The SG amnesty is set to end on 7 September 2020, after which penalties or paying administration fees will apply.
To be eligible for the amnesty, unpaid super must be for a quarter between 1 July 1992 and 31 March 2018, businesses can’t have already disclosed the shortfall to the ATO, and the ATO can’t be examining the shortfall.
Businesses must also either pay in full or set up a payment plan to continue qualifying for the benefits of the amnesty.
The Australian Small Business and Family Enterprise Ombudsman, Kate Carnell, said small businesses should speak to their trusted, accredited financial advisers now to get their affairs in order before it’s too late.
“Payment plans are available to small businesses unable to pay the lump sum amount owed, so long as they get on the front foot and make contact with the ATO, before the September 7 deadline,” Ms Carnell said.

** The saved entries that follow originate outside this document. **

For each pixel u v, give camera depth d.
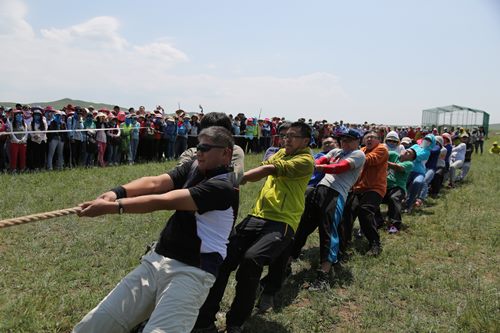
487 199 10.03
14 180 9.26
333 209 4.92
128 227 6.39
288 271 5.02
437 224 7.65
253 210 4.12
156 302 2.69
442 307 4.43
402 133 27.36
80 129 11.80
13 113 10.70
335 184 5.05
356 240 6.64
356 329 3.99
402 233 7.10
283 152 4.40
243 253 3.83
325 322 4.09
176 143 15.16
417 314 4.29
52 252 5.34
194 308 2.67
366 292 4.77
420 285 4.97
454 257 6.05
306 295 4.62
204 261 2.73
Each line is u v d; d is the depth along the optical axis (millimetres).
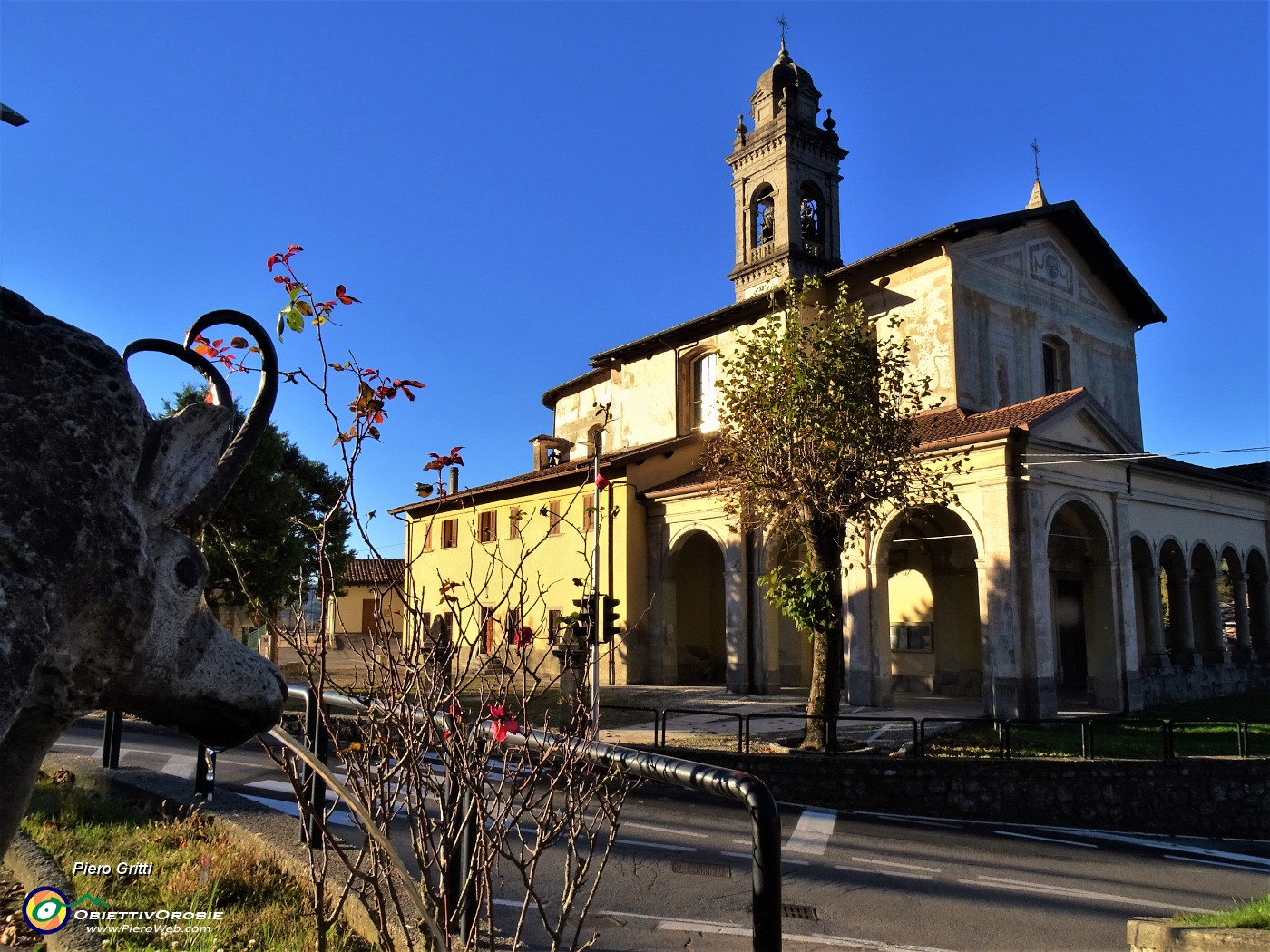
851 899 8047
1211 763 13477
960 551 23906
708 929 6762
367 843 3568
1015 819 12898
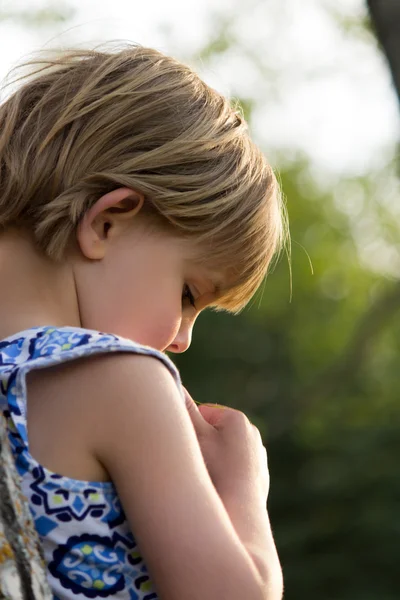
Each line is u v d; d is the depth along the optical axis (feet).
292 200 64.54
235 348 57.16
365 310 69.31
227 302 6.49
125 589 5.25
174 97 6.17
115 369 5.24
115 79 6.15
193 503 5.06
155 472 5.09
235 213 6.06
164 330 5.88
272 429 56.90
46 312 5.67
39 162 5.86
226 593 4.99
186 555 4.99
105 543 5.21
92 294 5.74
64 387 5.26
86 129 5.92
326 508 51.49
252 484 5.82
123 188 5.76
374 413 60.80
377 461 52.29
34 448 5.21
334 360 64.03
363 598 47.29
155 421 5.15
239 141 6.31
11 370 5.21
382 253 68.49
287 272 63.21
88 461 5.19
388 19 15.07
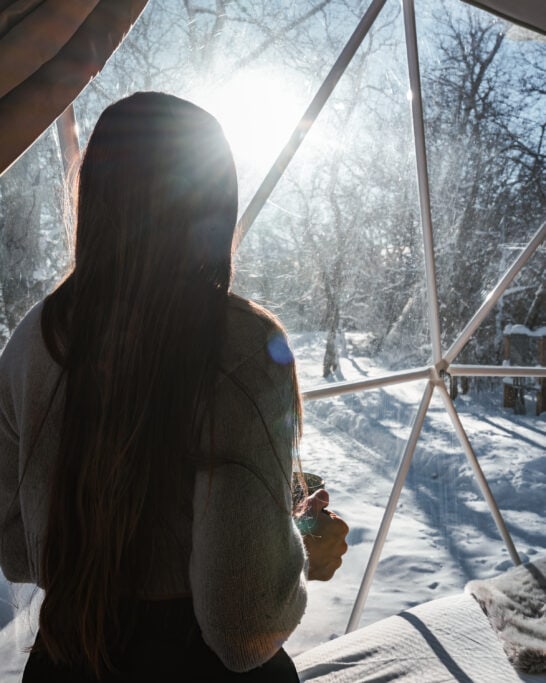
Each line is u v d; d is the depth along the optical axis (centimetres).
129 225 92
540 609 273
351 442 406
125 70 258
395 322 374
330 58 300
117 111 96
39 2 154
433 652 240
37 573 99
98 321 93
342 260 339
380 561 432
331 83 271
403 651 240
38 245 258
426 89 356
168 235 92
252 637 83
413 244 364
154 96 97
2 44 149
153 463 88
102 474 90
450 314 418
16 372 100
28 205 253
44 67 158
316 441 399
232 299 96
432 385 352
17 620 240
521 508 512
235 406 86
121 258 92
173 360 88
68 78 160
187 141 94
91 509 91
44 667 104
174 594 94
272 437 87
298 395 96
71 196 117
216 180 96
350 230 337
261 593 82
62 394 95
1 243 250
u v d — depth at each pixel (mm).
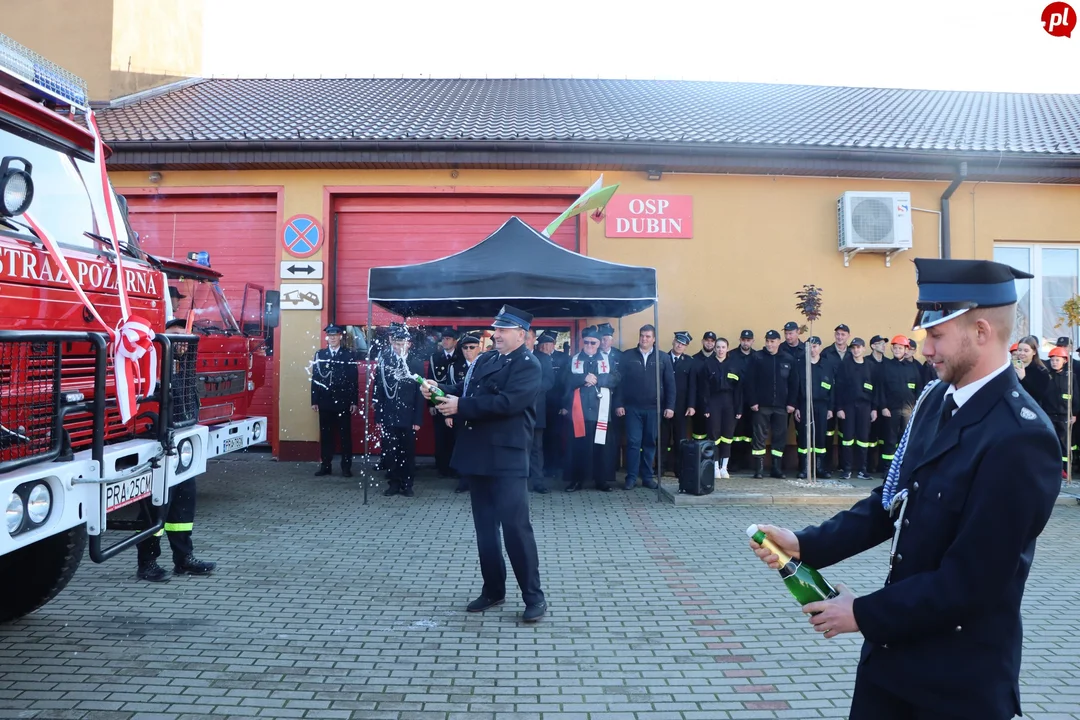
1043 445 1609
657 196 10391
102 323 3650
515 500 4453
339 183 10375
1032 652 4141
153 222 10555
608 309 9945
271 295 7707
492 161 10039
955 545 1623
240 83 14773
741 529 6926
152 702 3369
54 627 4262
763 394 9336
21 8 12672
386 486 8734
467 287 7645
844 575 5547
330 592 4977
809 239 10508
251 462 10211
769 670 3832
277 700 3414
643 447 9078
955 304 1740
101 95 12477
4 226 3422
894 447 9523
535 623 4457
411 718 3273
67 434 3127
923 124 11930
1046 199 10727
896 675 1730
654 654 4016
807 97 14039
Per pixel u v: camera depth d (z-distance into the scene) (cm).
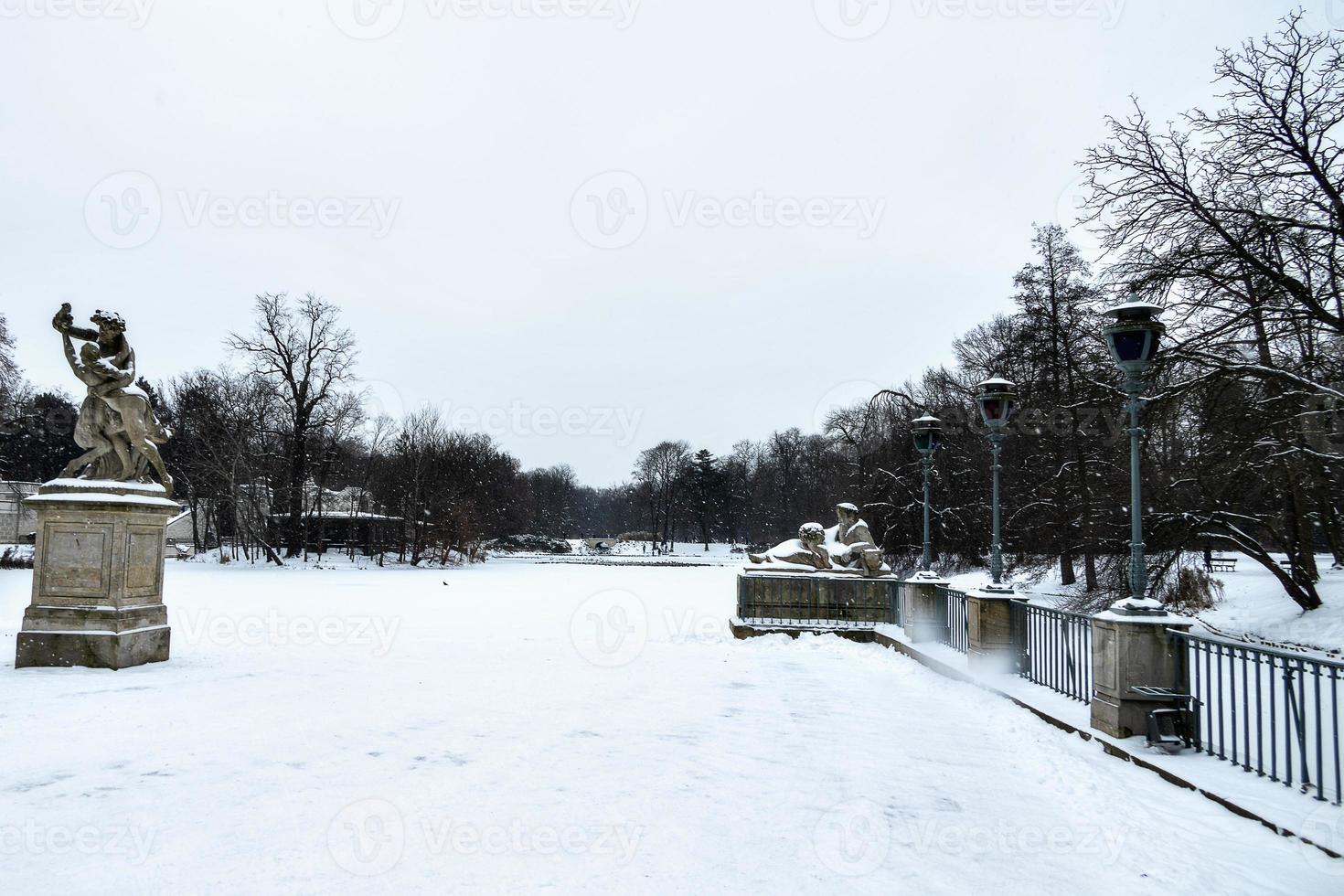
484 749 712
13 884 422
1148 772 659
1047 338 2786
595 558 6844
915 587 1397
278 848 476
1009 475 3228
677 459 9456
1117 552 2078
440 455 5534
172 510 1192
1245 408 1764
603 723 826
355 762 664
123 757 669
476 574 4241
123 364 1183
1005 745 766
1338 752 538
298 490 4744
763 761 696
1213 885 452
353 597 2553
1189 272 1698
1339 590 2058
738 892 431
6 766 640
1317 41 1648
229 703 893
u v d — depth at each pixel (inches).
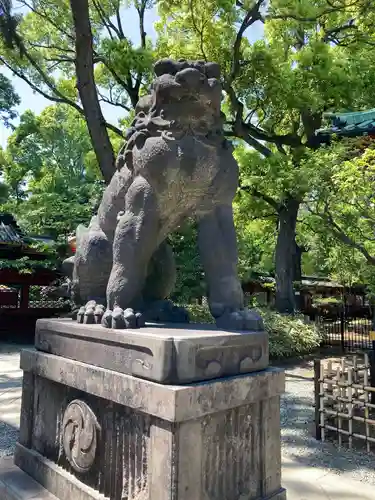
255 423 80.0
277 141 424.2
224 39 361.1
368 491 103.6
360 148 245.3
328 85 360.2
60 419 91.4
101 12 418.6
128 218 86.6
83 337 85.4
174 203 86.5
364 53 381.7
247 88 385.1
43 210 412.2
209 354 73.2
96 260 98.3
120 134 359.3
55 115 711.7
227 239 88.4
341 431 136.9
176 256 334.3
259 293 613.0
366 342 425.4
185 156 81.0
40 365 96.2
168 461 65.1
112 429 77.8
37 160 776.9
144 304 101.4
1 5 313.6
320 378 144.9
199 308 332.8
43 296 520.7
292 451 132.4
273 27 417.1
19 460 101.7
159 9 360.2
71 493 82.3
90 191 414.6
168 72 82.7
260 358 82.7
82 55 289.3
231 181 87.7
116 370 76.5
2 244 416.8
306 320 398.3
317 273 808.3
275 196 387.9
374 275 255.3
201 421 69.5
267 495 80.0
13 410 170.6
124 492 73.0
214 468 71.8
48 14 393.4
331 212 232.8
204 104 80.7
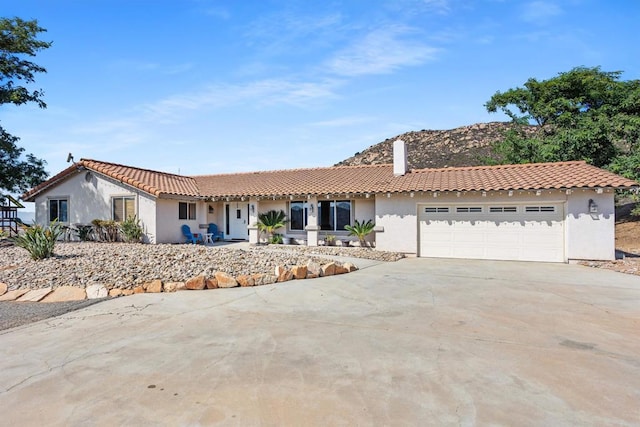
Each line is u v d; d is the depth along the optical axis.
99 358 5.06
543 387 4.17
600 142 22.73
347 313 7.32
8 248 14.98
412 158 63.16
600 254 14.03
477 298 8.56
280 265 11.28
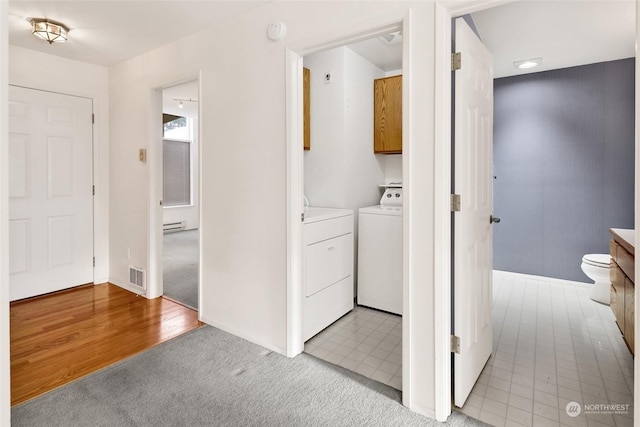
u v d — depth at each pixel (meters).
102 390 1.90
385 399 1.85
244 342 2.48
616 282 2.55
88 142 3.63
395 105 3.48
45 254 3.39
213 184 2.69
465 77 1.73
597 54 3.25
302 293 2.39
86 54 3.29
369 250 3.15
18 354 2.29
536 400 1.83
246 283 2.51
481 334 2.06
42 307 3.11
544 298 3.34
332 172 3.26
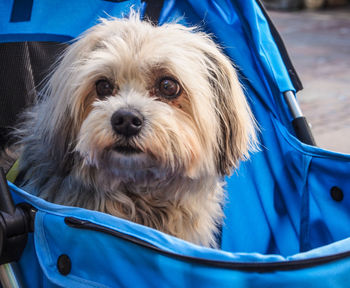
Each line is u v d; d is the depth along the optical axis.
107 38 0.53
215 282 0.37
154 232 0.40
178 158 0.50
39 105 0.59
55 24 0.56
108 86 0.51
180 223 0.56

“However, only payments made before September 7 will be eligible for the tax deduction benefit.
“To qualify for the amnesty, employers have to come forward voluntarily, without direct prompting from the ATO and agree to pay all employee entitlements plus interest.”
Ms Carnell said 95 per cent of small businesses are complying with their superannuation obligations to their employees and are doing the right thing.
“The amnesty will give small businesses a chance to ensure they are compliant because all Australian workers deserve to be paid the entitlements they are owed,” she said.
“If you don’t disclose unpaid super under the amnesty and you are found to have been non-compliant, you will face a minimum penalty of 100 per cent of the superannuation owed, have to pay $20 administration fee per employee per quarter and you cannot deduct any payments made.”